More than 12,000 metro-area foreclosures so far this year
By John Rebchook, Rocky Mountain News
July 11, 2007
Forget the notion that metro-area real estate foreclosures are cooling off.
For the first half of the year, the seven-county Denver area logged more than 12,000 foreclosures, a 25 percent increase over the first six months of 2006.
And expect them to keep piling up for several more years.
“It is devastating to see the number of families going through this,” said Zachary Urban, who heads the Colorado Foreclosure Hotline. He also serves as a director and counselor at the nonprofit Brothers Redevelopment in Edgewater.
“Just a couple of years ago, people were saying it was not that big of a problem and it was a lagging indicator, just a small bump in the economy, (that) the housing bubble is a myth. That turned out to be absolutely incorrect.”
Public trustees in the Adams, Arapahoe, Boulder, Broomfield, Denver, Douglas and Jefferson counties opened 12,074 foreclosures through June, compared with 9,665 in the first six months of 2006.
Adams County had 3,190 foreclosures in the first six months of the year, the most of any metro-area county. It also had the largest percentage increase from the same period in 2006 at 48.3 percent.
Adams County Public Trustee Carol Snyder said a combination of factors are driving the numbers.
“I think a lot more people are losing their jobs than the unemployment numbers would show,” Snyder said. “Many people are working again but are not making as much as they were, so it is harder to make payments.”
She also said adjustable-rate mortgages are making it more difficult for people to make payments. And there is still quite a bit of overbuilding in the growth counties.
Urban said the vast majority of people who lose their home during the foreclosure process want to buy again. The hotline, since it was created by the Colorado Division of Housing and other agencies last October, has answered more than 17,500 calls.
“I find the vast majority of them want to get back into homeownership as soon as possible,” Urban said. “It is a dream that cannot be squelched.”
He said he expects the crisis to continue “in the neighborhood of another two or three years,” noting that it already has dragged on longer than many people originally thought it would.
In certain neighborhoods, the current foreclosure problem is worse than it was in the late 1980s, said real estate broker Beverly Meade.
“Some whole areas are being turned into ghost towns,” she said.
The majority of the most severely hammered neighborhoods are those that are mostly poor and Hispanic, she said.
“People don’t like to talk about it because it sounds racist,” Meade said. “A lot of people do not want to live in Mexican neighborhoods.

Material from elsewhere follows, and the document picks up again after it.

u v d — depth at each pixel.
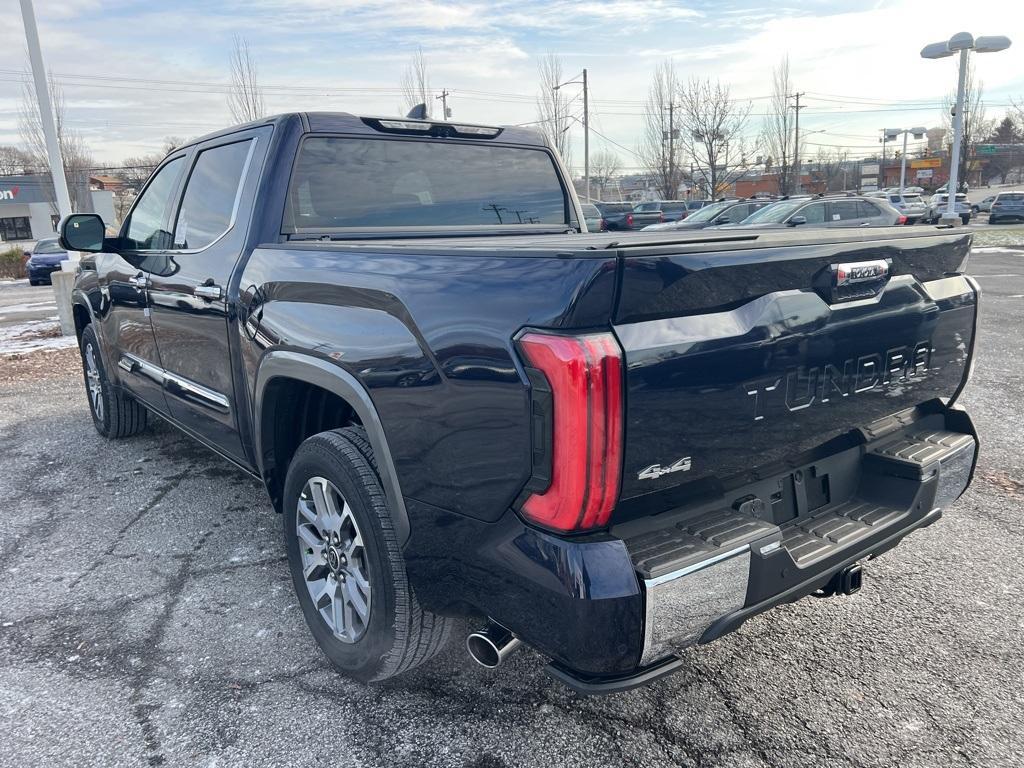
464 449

It is absolutely racist. It makes me angry. It’s happening in small-home neighborhoods. It’s not happening to the McMansions.”

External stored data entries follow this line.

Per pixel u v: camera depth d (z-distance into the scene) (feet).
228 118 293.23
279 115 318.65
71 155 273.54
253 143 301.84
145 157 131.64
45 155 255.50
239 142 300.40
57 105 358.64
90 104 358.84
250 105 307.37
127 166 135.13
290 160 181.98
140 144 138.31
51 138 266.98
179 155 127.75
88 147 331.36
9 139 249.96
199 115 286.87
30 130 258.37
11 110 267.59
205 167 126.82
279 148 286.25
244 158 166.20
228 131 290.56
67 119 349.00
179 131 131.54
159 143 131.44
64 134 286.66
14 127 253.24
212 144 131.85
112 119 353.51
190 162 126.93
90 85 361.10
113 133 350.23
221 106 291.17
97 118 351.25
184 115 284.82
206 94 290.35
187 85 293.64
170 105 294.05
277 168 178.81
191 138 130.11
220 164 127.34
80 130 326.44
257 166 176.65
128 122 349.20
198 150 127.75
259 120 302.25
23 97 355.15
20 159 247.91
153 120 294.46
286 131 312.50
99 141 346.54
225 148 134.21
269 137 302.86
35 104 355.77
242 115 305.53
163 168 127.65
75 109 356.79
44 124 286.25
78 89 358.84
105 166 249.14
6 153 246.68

She said she recently sold one foreclosed home in Aurora for $80,000. The home would have fetched $200,000 three years ago, Meade said.

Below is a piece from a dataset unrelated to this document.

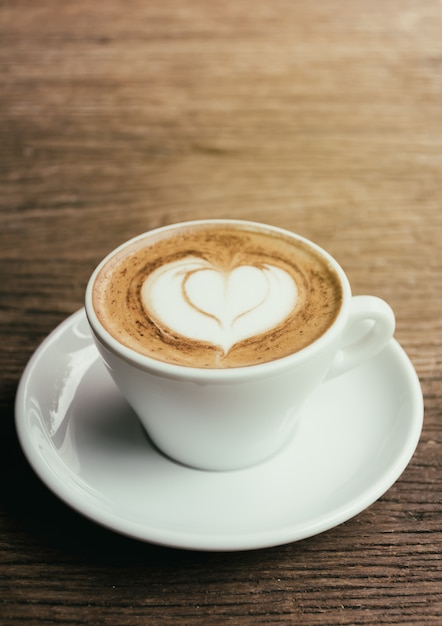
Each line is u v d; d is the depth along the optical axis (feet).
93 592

Meade said she recently searched homes for sale in Denver priced at $105,000 or less and found 85.
“Three years ago, you wouldn’t have found one home under $105,000 in Denver,” she said.
One problem is that many foreclosed homes are in terrible shape, Meade said.
She would like to see federal legislation requiring banks, the Department of Housing and Urban Development and other agencies to sell their foreclosures with “minimum standards,” so buyers wouldn’t need to spend thousands of dollars to make them livable.
“What’s happening now is that the only people who can buy these houses in resale are investors,” Meade said. “We are creating rental neighborhoods and slumlords.”
Earlier this week, Denver’s Foreclosure Task Force made recommendations to ease the trend.
“People should always remember that foreclosures impact an entire community,” Denver City Council President Michael Hancock said today.
“If the home next to you enters the foreclosure process and has a short sale, it hurts your resale value. If a home is sitting vacant and is in disrepair, it hurts everybody around them.”
The task force’s recommendations include programs that help people understand loans. Other ideas include requiring more warning that an enforcement action will be taken and strengthening laws on predatory lending.